• _Data under study_:

━━━━━━━━

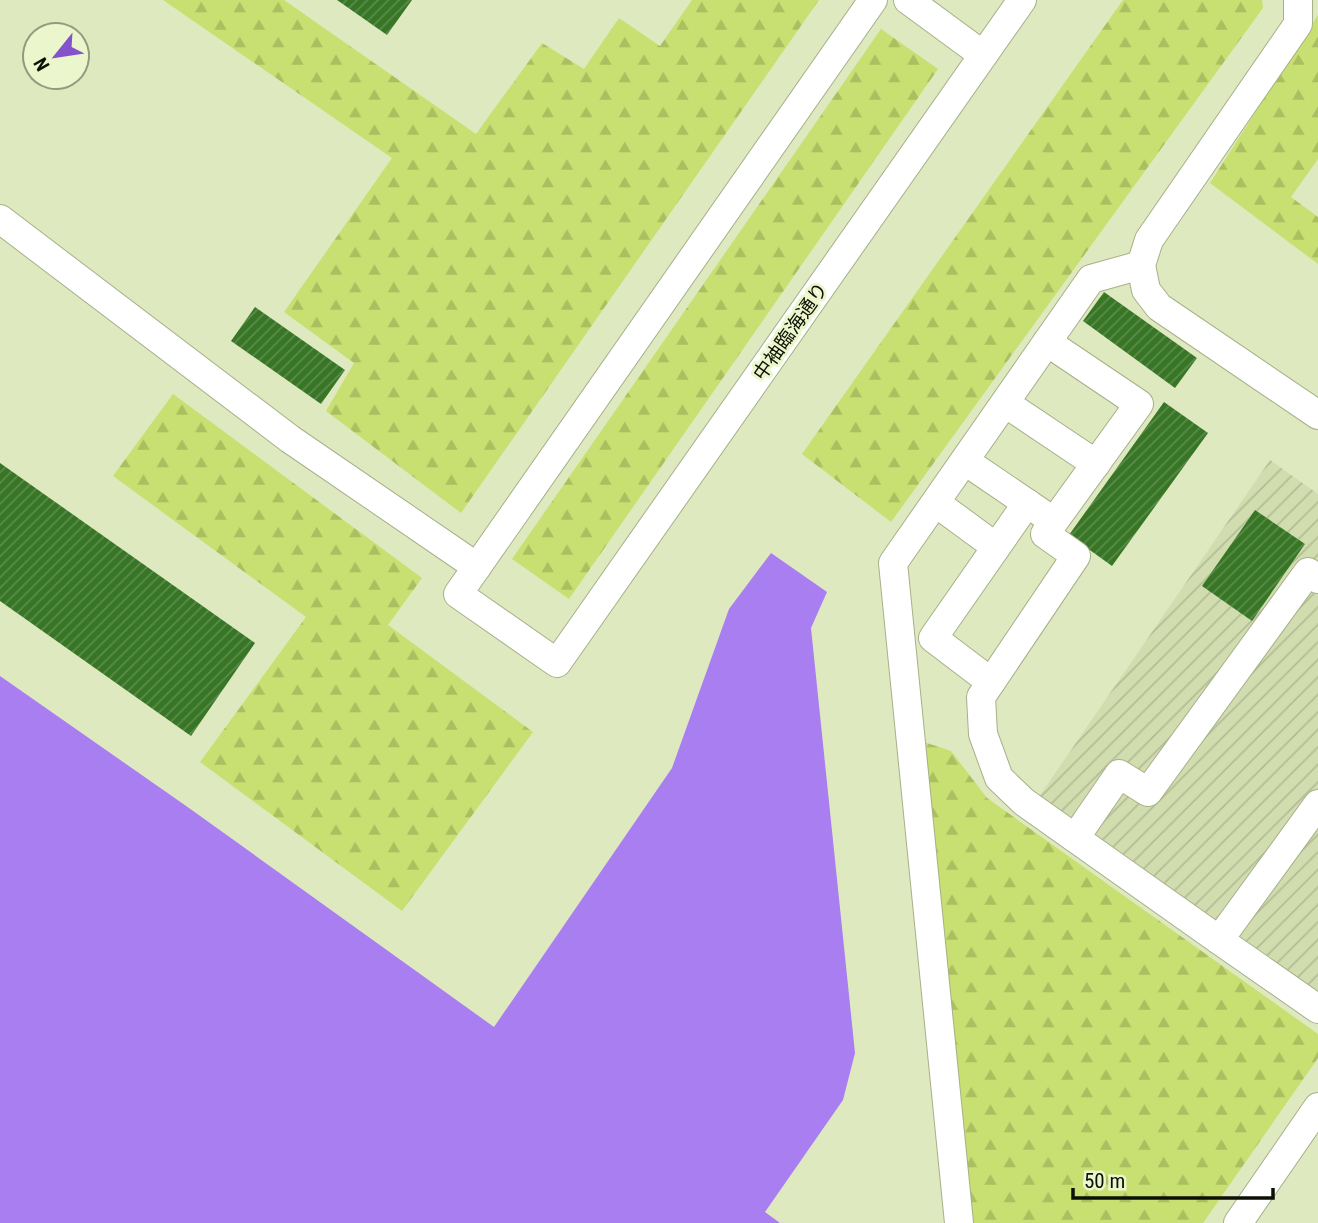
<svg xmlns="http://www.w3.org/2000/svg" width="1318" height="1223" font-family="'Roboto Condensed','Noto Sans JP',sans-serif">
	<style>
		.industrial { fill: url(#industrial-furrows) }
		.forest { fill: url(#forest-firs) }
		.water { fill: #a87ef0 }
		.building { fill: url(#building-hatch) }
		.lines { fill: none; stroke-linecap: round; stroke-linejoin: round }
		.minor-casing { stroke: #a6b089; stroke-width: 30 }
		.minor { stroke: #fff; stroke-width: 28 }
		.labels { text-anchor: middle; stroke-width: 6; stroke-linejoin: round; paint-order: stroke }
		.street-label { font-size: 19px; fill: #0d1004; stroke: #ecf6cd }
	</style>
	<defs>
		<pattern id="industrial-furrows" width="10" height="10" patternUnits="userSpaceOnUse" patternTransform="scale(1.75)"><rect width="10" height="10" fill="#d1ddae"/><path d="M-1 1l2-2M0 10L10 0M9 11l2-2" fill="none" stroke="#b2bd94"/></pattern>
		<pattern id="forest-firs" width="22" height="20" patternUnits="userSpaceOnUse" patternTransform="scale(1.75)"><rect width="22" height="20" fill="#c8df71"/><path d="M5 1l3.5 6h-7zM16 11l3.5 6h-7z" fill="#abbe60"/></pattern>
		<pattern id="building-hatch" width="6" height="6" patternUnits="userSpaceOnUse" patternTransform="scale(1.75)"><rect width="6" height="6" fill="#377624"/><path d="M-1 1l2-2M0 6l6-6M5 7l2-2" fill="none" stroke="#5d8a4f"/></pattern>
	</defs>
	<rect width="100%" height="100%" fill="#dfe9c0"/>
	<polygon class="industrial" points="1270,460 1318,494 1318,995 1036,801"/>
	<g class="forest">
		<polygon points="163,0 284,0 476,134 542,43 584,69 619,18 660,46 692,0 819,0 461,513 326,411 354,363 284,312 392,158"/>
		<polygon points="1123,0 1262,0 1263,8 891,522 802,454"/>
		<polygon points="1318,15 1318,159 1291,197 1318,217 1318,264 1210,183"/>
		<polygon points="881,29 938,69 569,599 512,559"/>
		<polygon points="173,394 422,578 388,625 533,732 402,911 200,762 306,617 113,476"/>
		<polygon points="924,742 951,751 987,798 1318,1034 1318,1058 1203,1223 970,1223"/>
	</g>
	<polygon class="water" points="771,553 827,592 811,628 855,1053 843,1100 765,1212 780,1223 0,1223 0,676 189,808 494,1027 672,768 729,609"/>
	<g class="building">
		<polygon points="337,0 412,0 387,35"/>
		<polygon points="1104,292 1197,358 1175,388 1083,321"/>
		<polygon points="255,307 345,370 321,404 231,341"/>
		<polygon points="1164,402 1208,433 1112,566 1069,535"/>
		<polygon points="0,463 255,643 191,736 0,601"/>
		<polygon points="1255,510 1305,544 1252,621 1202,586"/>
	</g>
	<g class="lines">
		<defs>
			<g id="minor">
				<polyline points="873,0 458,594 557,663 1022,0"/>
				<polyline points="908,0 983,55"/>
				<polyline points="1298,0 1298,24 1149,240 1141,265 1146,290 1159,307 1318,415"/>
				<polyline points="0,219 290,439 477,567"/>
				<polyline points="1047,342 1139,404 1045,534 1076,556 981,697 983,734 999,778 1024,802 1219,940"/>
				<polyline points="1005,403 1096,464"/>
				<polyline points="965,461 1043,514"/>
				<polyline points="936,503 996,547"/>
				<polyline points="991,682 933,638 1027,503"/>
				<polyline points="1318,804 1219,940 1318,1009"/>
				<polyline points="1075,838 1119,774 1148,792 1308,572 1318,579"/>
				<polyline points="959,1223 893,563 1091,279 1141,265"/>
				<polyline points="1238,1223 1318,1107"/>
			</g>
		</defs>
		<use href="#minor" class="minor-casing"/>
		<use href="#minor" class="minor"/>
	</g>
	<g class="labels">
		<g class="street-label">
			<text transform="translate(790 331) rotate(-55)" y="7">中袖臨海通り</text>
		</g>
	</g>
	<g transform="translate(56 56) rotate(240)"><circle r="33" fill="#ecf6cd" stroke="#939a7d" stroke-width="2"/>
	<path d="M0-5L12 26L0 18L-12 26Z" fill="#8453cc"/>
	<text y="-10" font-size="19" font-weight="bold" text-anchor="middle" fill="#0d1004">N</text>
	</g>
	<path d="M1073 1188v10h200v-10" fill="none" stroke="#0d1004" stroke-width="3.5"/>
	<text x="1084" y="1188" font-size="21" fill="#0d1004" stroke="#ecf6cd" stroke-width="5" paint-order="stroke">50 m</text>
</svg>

━━━━━━━━

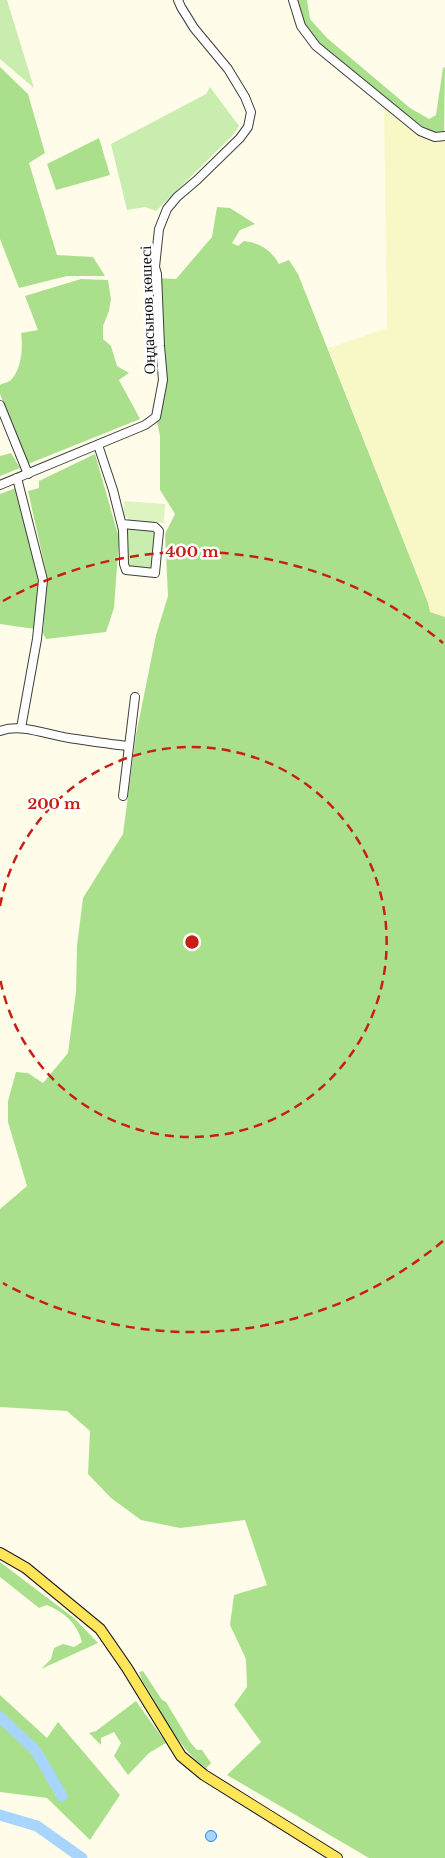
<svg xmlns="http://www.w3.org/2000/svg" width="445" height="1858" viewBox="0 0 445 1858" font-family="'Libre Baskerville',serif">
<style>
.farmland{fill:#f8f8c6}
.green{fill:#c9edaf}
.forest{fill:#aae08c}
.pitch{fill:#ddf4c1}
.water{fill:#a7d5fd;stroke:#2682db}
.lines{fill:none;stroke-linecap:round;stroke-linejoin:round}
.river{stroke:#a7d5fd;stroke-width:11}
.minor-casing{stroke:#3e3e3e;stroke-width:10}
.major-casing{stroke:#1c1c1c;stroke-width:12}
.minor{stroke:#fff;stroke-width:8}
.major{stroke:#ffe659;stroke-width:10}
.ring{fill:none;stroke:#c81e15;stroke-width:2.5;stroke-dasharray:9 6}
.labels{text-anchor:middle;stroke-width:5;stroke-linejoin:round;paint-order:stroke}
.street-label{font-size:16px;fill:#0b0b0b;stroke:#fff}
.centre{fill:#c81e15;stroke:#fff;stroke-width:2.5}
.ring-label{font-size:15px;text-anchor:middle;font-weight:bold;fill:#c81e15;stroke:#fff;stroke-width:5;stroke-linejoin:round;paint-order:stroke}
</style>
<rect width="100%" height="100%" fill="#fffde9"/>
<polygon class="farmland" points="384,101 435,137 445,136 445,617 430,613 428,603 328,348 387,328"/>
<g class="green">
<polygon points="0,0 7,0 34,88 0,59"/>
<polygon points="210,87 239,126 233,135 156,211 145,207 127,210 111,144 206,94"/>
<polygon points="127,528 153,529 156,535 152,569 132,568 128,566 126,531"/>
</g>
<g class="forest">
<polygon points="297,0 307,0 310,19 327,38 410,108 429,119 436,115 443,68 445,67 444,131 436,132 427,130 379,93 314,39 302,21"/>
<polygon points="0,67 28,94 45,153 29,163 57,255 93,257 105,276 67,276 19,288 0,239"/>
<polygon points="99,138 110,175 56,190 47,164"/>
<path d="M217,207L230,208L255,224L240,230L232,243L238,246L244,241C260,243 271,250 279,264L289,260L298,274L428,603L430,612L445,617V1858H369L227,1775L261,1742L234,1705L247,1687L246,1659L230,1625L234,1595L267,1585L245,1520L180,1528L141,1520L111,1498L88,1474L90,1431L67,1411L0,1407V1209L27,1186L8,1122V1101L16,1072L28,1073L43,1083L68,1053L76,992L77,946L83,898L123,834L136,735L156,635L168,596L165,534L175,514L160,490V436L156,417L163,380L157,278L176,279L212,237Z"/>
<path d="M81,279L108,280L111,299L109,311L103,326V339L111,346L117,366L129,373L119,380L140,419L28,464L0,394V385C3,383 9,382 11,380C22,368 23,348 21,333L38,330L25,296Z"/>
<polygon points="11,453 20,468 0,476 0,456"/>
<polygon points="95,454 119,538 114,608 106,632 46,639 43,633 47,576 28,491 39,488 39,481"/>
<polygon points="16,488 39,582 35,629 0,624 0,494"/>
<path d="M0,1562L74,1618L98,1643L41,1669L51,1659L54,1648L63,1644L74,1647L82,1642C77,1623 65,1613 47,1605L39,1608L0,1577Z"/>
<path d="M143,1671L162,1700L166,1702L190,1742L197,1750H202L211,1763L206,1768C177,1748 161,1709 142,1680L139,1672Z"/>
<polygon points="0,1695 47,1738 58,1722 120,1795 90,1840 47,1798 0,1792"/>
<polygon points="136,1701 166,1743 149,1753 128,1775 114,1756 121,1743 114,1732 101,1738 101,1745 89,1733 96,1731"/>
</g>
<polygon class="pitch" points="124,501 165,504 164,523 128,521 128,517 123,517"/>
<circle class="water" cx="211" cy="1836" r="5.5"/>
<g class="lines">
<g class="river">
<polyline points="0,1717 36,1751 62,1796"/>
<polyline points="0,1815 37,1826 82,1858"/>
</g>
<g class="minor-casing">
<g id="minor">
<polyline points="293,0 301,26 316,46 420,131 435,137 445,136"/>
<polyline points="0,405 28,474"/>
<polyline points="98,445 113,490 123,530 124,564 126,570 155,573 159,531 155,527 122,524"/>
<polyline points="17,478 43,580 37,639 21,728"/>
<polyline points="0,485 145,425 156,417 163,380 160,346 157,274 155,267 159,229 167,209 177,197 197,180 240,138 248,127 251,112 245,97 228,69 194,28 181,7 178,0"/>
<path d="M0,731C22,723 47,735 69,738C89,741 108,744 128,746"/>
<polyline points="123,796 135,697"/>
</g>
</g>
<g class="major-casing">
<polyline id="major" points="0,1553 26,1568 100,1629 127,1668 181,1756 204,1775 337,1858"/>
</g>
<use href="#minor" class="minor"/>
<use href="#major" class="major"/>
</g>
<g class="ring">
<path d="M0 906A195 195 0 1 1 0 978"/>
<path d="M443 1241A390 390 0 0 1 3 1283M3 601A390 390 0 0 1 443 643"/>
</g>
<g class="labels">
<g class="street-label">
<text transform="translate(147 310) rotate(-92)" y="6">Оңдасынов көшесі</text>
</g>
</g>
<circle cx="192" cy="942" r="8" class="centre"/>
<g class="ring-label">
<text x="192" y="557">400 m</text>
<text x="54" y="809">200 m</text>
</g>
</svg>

━━━━━━━━

• _Problem_: Collect from the data above every line that includes "linecap".

• _Result of the task_:
		.lines { fill: none; stroke-linecap: round; stroke-linejoin: round }
.lines{fill:none;stroke-linecap:round;stroke-linejoin:round}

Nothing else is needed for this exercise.